Monday, June 8, 2009

Musings

I need a different career.

I took Friday off, and it was wonderful. I got a ton done around the house, J and I had a blast, the dogs got taken for a nice walk. All weekend was like that, with J and I bonding and doing chores. I felt liberated, happy, and free.

I came in to work this morning, and felt the anxiety building. Crushing me. I feel like a prisoner in my own body when I am at work. Sometimes the cell becomes transparent and I can see right through it, as if it isn't there, but then moments later it's back, the hard surfaces enclosing me in their grasp. Feeling judged, an outsider. Incapable of blending in. Terrified of making a mistake that will make people think less of me, that will make them think I am a slacker. I want everyone to know I get my work done.

I used to want to me a doctor, specifically a pediatrician. Then I realized that just wanting to take care of children was also covered by wanting to be a mom. Next logical step? Just get my degrees in Molecular/Cellular Biology. PhD didn't end up being what I wanted any more than med school, so I got my MS instead. Moved back home, get a job as a lab monkey. Two years later, slightly higher ranked lab monkey, drowning in mucous in her prison cell.
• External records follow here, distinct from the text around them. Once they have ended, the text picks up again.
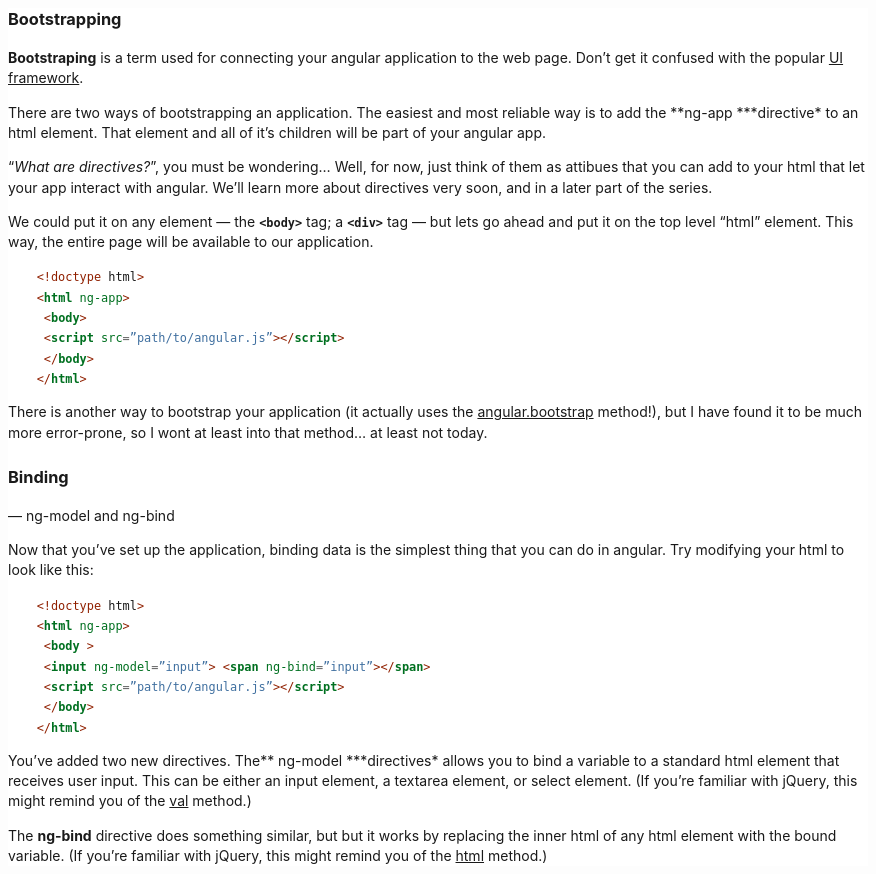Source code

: ### Bootstrapping

**Bootstraping** is a term used for connecting your angular application to the web page. Don’t get it confused with the popular [UI framework](http://getbootstrap.com/).

There are two ways of bootstrapping an application. The easiest and most reliable way is to add the **ng-app \***directive\* to an html element. That element and all of it’s children will be part of your angular app.

“_What are directives?_”, you must be wondering… Well, for now, just think of them as attibues that you can add to your html that let your app interact with angular. We’ll learn more about directives very soon, and in a later part of the series.

We could put it on any element — the **`<body>`** tag; a **`<div>`** tag — but lets go ahead and put it on the top level “html” element. This way, the entire page will be available to our application.

```html
    <!doctype html>
    <html ng-app>
     <body>
     <script src=”path/to/angular.js”></script>
     </body>
    </html>
```

There is another way to bootstrap your application (it actually uses the [angular.bootstrap](https://docs.angularjs.org/api/ng/function/angular.bootstrap) method!), but I have found it to be much more error-prone, so I wont at least into that method… at least not today.

### Binding

— ng-model and ng-bind

Now that you’ve set up the application, binding data is the simplest thing that you can do in angular. Try modifying your html to look like this:

```html
    <!doctype html>
    <html ng-app>
     <body >
     <input ng-model=”input”> <span ng-bind=”input”></span>
     <script src=”path/to/angular.js”></script>
     </body>
    </html>
```

You’ve added two new directives. The** ng-model \***directives\* allows you to bind a variable to a standard html element that receives user input. This can be either an input element, a textarea element, or select element. (If you’re familiar with jQuery, this might remind you of the [val](http://api.jquery.com/val/) method.)

The **ng-bind** directive does something similar, but but it works by replacing the inner html of any html element with the bound variable. (If you’re familiar with jQuery, this might remind you of the [html](http://api.jquery.com/html/) method.)
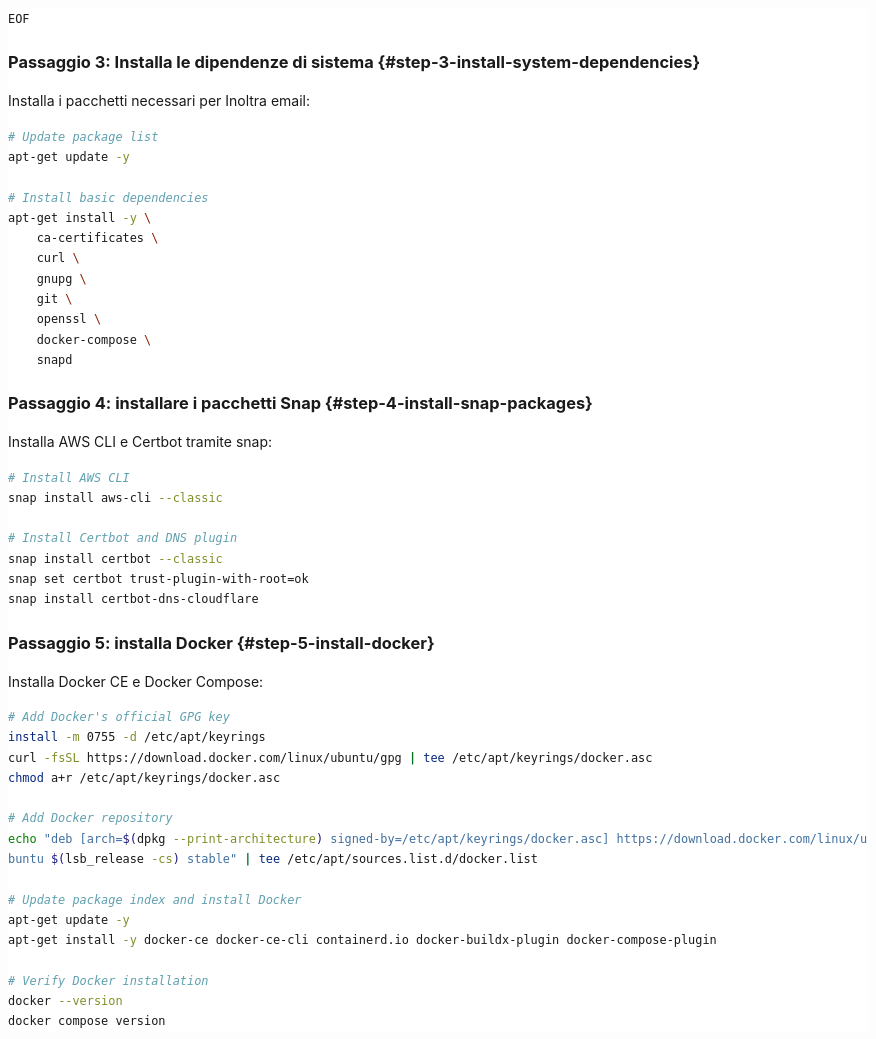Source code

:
 ```bash
EOF
```

### Passaggio 3: Installa le dipendenze di sistema {#step-3-install-system-dependencies}

Installa i pacchetti necessari per Inoltra email:

```bash
# Update package list
apt-get update -y

# Install basic dependencies
apt-get install -y \
    ca-certificates \
    curl \
    gnupg \
    git \
    openssl \
    docker-compose \
    snapd
```

### Passaggio 4: installare i pacchetti Snap {#step-4-install-snap-packages}

Installa AWS CLI e Certbot tramite snap:

```bash
# Install AWS CLI
snap install aws-cli --classic

# Install Certbot and DNS plugin
snap install certbot --classic
snap set certbot trust-plugin-with-root=ok
snap install certbot-dns-cloudflare
```

### Passaggio 5: installa Docker {#step-5-install-docker}

Installa Docker CE e Docker Compose:

```bash
# Add Docker's official GPG key
install -m 0755 -d /etc/apt/keyrings
curl -fsSL https://download.docker.com/linux/ubuntu/gpg | tee /etc/apt/keyrings/docker.asc
chmod a+r /etc/apt/keyrings/docker.asc

# Add Docker repository
echo "deb [arch=$(dpkg --print-architecture) signed-by=/etc/apt/keyrings/docker.asc] https://download.docker.com/linux/ubuntu $(lsb_release -cs) stable" | tee /etc/apt/sources.list.d/docker.list

# Update package index and install Docker
apt-get update -y
apt-get install -y docker-ce docker-ce-cli containerd.io docker-buildx-plugin docker-compose-plugin

# Verify Docker installation
docker --version
docker compose version
```
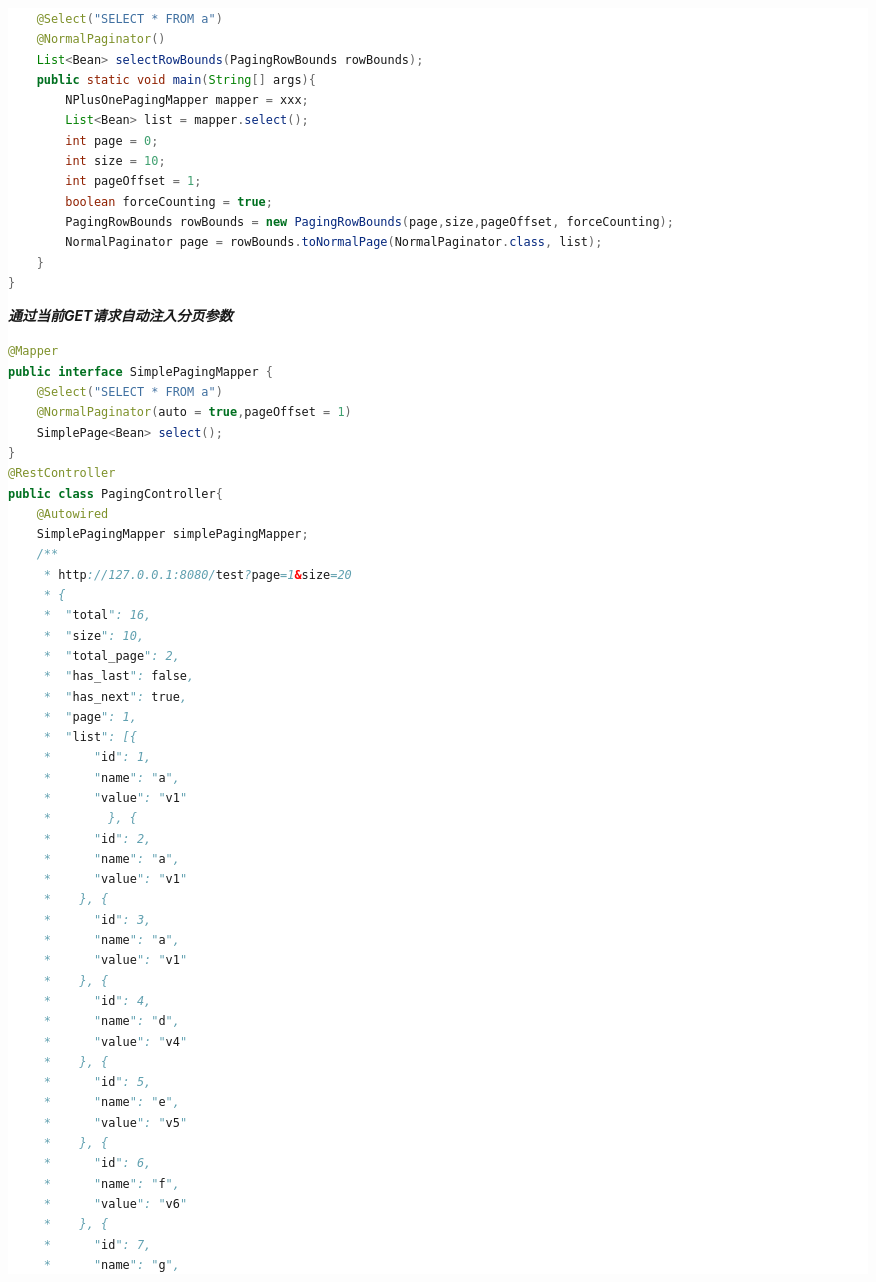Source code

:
 ```java
    @Select("SELECT * FROM a")
    @NormalPaginator()
    List<Bean> selectRowBounds(PagingRowBounds rowBounds);
    public static void main(String[] args){
        NPlusOnePagingMapper mapper = xxx;
        List<Bean> list = mapper.select();
        int page = 0;
        int size = 10;
        int pageOffset = 1;
        boolean forceCounting = true;
        PagingRowBounds rowBounds = new PagingRowBounds(page,size,pageOffset, forceCounting);
        NormalPaginator page = rowBounds.toNormalPage(NormalPaginator.class, list);
    }
}
```
***通过当前GET请求自动注入分页参数***
```java
@Mapper
public interface SimplePagingMapper {
    @Select("SELECT * FROM a")
    @NormalPaginator(auto = true,pageOffset = 1)
    SimplePage<Bean> select();
}
@RestController
public class PagingController{
    @Autowired
    SimplePagingMapper simplePagingMapper;
    /**
     * http://127.0.0.1:8080/test?page=1&size=20
     * {
     * 	"total": 16,
     * 	"size": 10,
     * 	"total_page": 2,
     * 	"has_last": false,
     * 	"has_next": true,
     * 	"page": 1,
     * 	"list": [{
     * 		"id": 1,
     * 		"name": "a",
     * 		"value": "v1"
     *        }, {
     * 		"id": 2,
     * 		"name": "a",
     * 		"value": "v1"
     *    }, {
     * 		"id": 3,
     * 		"name": "a",
     * 		"value": "v1"
     *    }, {
     * 		"id": 4,
     * 		"name": "d",
     * 		"value": "v4"
     *    }, {
     * 		"id": 5,
     * 		"name": "e",
     * 		"value": "v5"
     *    }, {
     * 		"id": 6,
     * 		"name": "f",
     * 		"value": "v6"
     *    }, {
     * 		"id": 7,
     * 		"name": "g",
```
Every day I resent having to work. Joyless Occupational Bondage, as the MK ladies called the daily grind. I know I am so lucky to have a job, and I am glad I have a job, but it takes me away from my son. C is working an overnight shift tonight, so he's gone til 2am. I wish his job could support us without me having to work. I don't want to work outside the home at all. I want to be home with my child, and other children as they come along, but at this point that just isn't in the stars. I desperately wish I could just get a job as a teacher. After baby #2 that will be an option- I didn't want to be dealing with maternity leave while teaching, since I've heard that's a big pain in the ass. The funny thing? I always thought teachers didn't make very good money. Turns out I'd make more teaching than I do now, plus I'd get summers off. Summers off would be better than no time off.

I only need to take two classes. Next summer, perhaps. After C is done with his degree.